• [Selected excerpt]

....................

When infiltrating a criminal organization a mole may be given a "wire" to wear under their clothes.
The wire device transmits to a remote location where law enforcement agents monitor what is being said. Wearing a wire is viewed as risky since discovery could lead to violence against the mole or other retaliatory responses.

Remotely activated mobile phone microphones 
Mobile phone (cell phone) microphones can be activated remotely, without any need for physical access. This "roving bug" feature has been used by law enforcement agencies and intelligence services to listen in on nearby conversations. A United States court ruled in 1988 that a similar technique used by the FBI against reputed former Gulfport, Mississippi, cocaine dealers after having obtained a court order was permissible. Not only microphones but also seemingly innocuous motion sensors, which can be accessed by third-party apps on Android and iOS devices without any notification to the user, are a potential eavesdropping channel in smartphones.

Automobile computer systems

In 2003, the FBI obtained a court order to surreptitiously listen in on conversations in a car through the car's built-in emergency and tracking security system. A panel of the 9th Circuit Court of Appeals prohibited the use of this technique because it involved deactivating the device's security features.

Audio from optical sources

A laser microphone can be used to reconstruct audio from a laser beam shot onto an object in a room, or a window.

Researchers have also prototyped a method for reconstructing audio from video of thin objects that can pick up sound vibrations, such as a houseplant or bag of potato chips.

Examples of use
 Embassies and other diplomatic posts are often the targets of bugging operations.
 The Soviet embassy in Ottawa was bugged by the Government of Canada and MI5 during its construction in 1956.
 The Russian Embassy in The Hague was bugged by the BVD and the CIA in 1958 and 1959 using an Easy Chair Mark III listening device.
 Extensive bugging of the West German embassy in Moscow by the KGB was discovered by German engineer Horst Schwirkmann, leading to an attack on Schwirkmann in 1964.
 The Great Seal bug was hidden in a copy of the Great Seal of the United States, presented by the Soviet Union to the United States ambassador in Moscow in 1946 and only discovered in 1952. The bug was unusual in that it had no power source or active components, making it much harder to detect—it was a new type of device, called a passive resonant cavity bug. The cavity had a metallic diaphragm that moved in unison with sound waves from a conversation in the room. When illuminated by a radio beam from a remote location, the cavity would return a frequency modulated signal.
 The United States Embassy in Moscow was bugged during its construction in the 1970s by Soviet agents posing as laborers. When discovered in the early 1980s, it was found that even the concrete columns were so riddled with bugs that the building eventually had to be torn down and replaced with a new one, built with US materials and labor.
 In 1984, bugs were discovered in at least 16 IBM Selectric typewriters in the US Embassy in Moscow and the US Consulate in Leningrad. The highly sophisticated devices were planted by the Soviets between 1976 and 1984, and were hidden inside a metal support bar. Information was intercepted by detecting the movements of metal bars inside the typewriter (the so-called latch interposers) by means of magnetometers. The data was then compressed and transmitted in bursts.
 In 1990, it was reported that the embassy of the People's Republic of China in Canberra, Australia, had been bugged by the Australian Secret Intelligence Service as part of the UKUSA Project Echelon.

....................

• [Data excerpt]
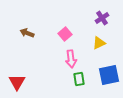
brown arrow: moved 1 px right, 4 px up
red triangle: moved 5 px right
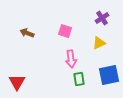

....................

• [Tasks to perform]
[a] Answer these from the passage on eavesdropping devices, one line each:
(i) In what year did a United States court rule permissible the technique the FBI used against reputed former Gulfport, Mississippi, cocaine dealers?
(ii) What did the Great Seal bug have no need of that made it much harder to detect?
(iii) In how many IBM Selectric typewriters were bugs discovered in 1984?
[b] Write what comes next in the passage on eavesdropping devices, picking up after its final sentence about the Chinese embassy in Canberra.

• [The replies]
[a]
(i) 1988
(ii) A power source or active components
(iii) At least 16

[b]
 In 2003, the Pakistani embassy building in London was found bugged; contractors hired by MI5 had planted bugs in the building in 2001.
 During World War II, the Nazis took over a Berlin brothel, Salon Kitty, and used concealed microphones to spy on patrons.
 Also during the war, the British used covert listening devices to monitor captured German fighter pilots being held at Trent Park.
 In the late 1970s, a bug was discovered in a meeting room at the OPEC headquarters in Vienna. The bug intercepted the audio from the PA system via a pickup coil and transmitted it on a frequency near 600 MHz using subcarrier audio masking. It was not discovered who was responsible for planting the bug.
 Colin Thatcher, a Canadian politician, was secretly recorded making statements which would later be used to convict him of his wife's murder. The recording device was concealed on a person Thatcher had previously approached for help in the crime.
 Electronic bugging devices were found in March 2003 at offices used by French and German delegations at the European Union headquarters in Brussels. Devices were also discovered at offices used by other delegations. The discovery of the telephone tapping systems was first reported by Le Figaro newspaper, which blamed the US.
 The car of Thomas Hentschell, who was involved in the Melbourne gangland killings, was bugged by police.
 In 1999, the US expelled a Russian diplomat, accusing him of using a listening device in a top floor conference room used by diplomats in the United States Department of State headquarters.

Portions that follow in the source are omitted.